I am working on this line of thought and I want to see if it holds water. According to the Baltimore Catechism #1381, Purgatory is the temporal punishment for venial sins, presumably after death. But if Christ dealt with the curse of sin(s) on the cross, then why is one being punished for a sin that he is no longer guilty of?


----------



## ZackF (Oct 13, 2013)

Cameronian said:


> I am working on this line of thought and I want to see if it holds water. According to the Baltimore Catechism #1381, Purgatory is the temporal punishment for venial sins, presumably after death. But if Christ dealt with the curse of sin(s) on the cross, then why is one being punished for a sin that he is no longer guilty of?



It is about making "satisfication" for sins even though they are forgiven. There is no righteousness imputed in RCism and so even though one is forgiven you still have to make things right with God. Purgatory really is, In my humble opinion, a doctrine necessary and fully consistent if you have no imputation and have to be "made righteous."


----------



## Andres (Oct 13, 2013)

The RCC intermingles the doctrines of justification and sanctification, so as Zack said, even though you are forgiven, you still have to work for it. My understanding of purgatory is that it's intended for those who didn't fully earn their "righteousness" during their time on earth. Just another RCC teaching that's not found anywhere in scripture.


----------



## One Little Nail (Oct 13, 2013)

When does the Imagined Purgatory begin, since at the 2nd Coming all will be called
from the Grave to give account which would end any sort of "refining" being carried out
on the Soul. Does this mean that after the Great/Last judgment that bad catholics will
be thrown in the fire with the wicked, should I even presume that it's the same fire? or 
is there two fire pits one for the wicked to be Eternally Tormented/Tortured & another
where bad R.C's & those who couldn't match up go, What sort of God do those catholics
believe in?


----------



## ZackF (Oct 13, 2013)

One Little Nail said:


> When does the Imagined Purgatory begin, since at the 2nd Coming all will be called
> from the Grave to give account which would end any sort of "refining" being carried out
> on the Soul. Does this mean that after the Great/Last judgment that bad catholics will
> be thrown in the fire with the wicked, should I even presume that it's the same fire? or
> ...



Purgatory is not seen with the same timeline as this world or eternity. The doctrine isn't taught as a second chance or hell-light but a place to "purge" sins (venial and unsatisfied yet forgiven mortal) that have yet to be expiated.


----------



## ZackF (Oct 13, 2013)

Andres said:


> The RCC intermingles the doctrines of justification and sanctification, so as Zack said, even though you are forgiven, you still have to work for it. My understanding of purgatory is that it's intended for those who didn't fully earn their "righteousness" during their time on earth. Just another RCC teaching that's not found anywhere in scripture.

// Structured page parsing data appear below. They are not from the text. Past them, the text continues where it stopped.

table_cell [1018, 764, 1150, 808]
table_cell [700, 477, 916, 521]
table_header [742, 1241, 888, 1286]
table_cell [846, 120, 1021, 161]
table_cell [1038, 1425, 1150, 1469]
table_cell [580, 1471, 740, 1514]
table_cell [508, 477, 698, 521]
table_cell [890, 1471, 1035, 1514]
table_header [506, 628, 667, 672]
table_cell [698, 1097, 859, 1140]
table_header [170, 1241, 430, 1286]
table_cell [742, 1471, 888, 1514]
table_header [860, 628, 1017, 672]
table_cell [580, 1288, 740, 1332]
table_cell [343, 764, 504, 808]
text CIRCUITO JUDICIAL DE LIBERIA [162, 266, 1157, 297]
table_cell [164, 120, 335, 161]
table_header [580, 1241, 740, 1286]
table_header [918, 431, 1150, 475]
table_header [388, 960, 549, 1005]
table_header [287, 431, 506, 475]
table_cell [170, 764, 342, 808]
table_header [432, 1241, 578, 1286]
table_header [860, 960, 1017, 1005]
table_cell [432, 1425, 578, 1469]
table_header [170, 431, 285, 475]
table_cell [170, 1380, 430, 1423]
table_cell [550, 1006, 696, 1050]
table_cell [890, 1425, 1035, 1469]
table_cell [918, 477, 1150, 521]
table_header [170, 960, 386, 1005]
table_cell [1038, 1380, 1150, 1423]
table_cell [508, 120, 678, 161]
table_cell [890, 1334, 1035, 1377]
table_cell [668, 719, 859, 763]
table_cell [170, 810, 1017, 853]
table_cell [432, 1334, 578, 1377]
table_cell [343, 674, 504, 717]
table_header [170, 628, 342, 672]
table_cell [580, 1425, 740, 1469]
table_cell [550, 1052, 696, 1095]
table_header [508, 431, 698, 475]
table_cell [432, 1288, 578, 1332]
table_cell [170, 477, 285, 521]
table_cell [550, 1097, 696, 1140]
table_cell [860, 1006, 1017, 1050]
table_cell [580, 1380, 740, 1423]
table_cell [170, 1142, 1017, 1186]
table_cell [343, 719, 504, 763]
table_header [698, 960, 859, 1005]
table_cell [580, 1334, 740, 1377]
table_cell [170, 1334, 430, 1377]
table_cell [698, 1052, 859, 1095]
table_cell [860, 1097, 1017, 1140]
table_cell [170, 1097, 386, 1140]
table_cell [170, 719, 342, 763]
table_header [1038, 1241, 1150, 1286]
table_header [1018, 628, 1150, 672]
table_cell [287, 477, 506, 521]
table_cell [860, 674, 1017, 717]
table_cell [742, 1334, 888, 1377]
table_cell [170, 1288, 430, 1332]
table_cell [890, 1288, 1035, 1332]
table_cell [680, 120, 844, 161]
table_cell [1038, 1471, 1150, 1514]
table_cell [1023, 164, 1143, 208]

Two common references are 1 Corinthians 3:15 and 2 Maccabees 12:38-46 but the first doesn't apply with greater than cursory look at the verse. There are plenty here who could exegete the passage better than I. The Maccabees reference is used to imply the doctrine as "why else would you pray for the dead?" Even if Maccabees were Scripture I don't think purgatory is a necessary deduction from the passage. There are other verses used but don't show up until much later in Church history in support the doctrine. I think Augustine believed in a early-proto version of the doctrine because his doctrine of the Atonement wasn't fully developed. Augustine sought consistency. Without imputed righteousness no sane person believes we can be perfect? I've even asked people who have problems with the doctrine of imputation if they therefore believe in purgatory and I usually get a blank stare.


----------



## MichaelNZ (Oct 16, 2013)

Purgatory is based on the teaching of temporal punishment for sins for which the guilt has already been forgiven. This "temporal punishment" (which isn't actually anything specific but seems to me to be like a cosmic bank account) can be forgiven in this life by penance, good deeds and gaining indulgences. Here is a Roman Catholic article explaining indulgences and temporal punishment (and here's the article from the same site about purgatory).

A good resource which gives refutations for many Roman Catholic teachings is a book called_ A Manual of Romish Controversy _by Richard Paul Blakeney (here is the section on purgatory).


----------



## earl40 (Oct 16, 2013)

One Little Nail said:


> When does the Imagined Purgatory begin, since at the 2nd Coming all will be called
> from the Grave to give account which would end any sort of "refining" being carried out
> on the Soul. Does this mean that after the Great/Last judgment that bad catholics will
> be thrown in the fire with the wicked, should I even presume that it's the same fire? or
> ...



A good point I have not heard of before.


----------